Task objective
Determine the number of lines in the data below that hold "Python"; give nothing but that number.

[Opening Recorded information section]

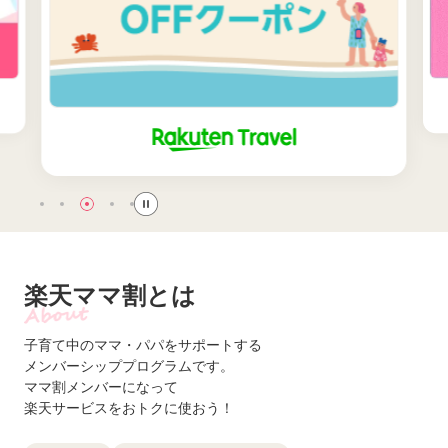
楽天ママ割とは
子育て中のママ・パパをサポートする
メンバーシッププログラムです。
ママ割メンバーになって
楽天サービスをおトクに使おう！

[Closing Recorded information section]
[Opening Recorded information section]

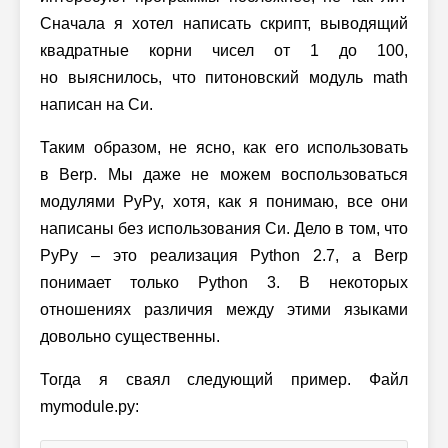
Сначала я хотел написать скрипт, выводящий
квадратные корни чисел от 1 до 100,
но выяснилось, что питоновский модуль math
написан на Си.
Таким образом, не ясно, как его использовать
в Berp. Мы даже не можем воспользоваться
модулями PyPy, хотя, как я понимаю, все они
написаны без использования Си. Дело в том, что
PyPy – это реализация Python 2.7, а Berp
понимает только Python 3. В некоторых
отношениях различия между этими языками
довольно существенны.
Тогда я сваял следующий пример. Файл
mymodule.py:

[Closing Recorded information section]
[Opening Recorded information section]

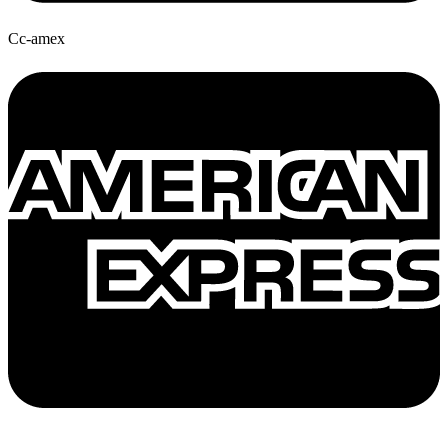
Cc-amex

[Closing Recorded information section]

Written answer
2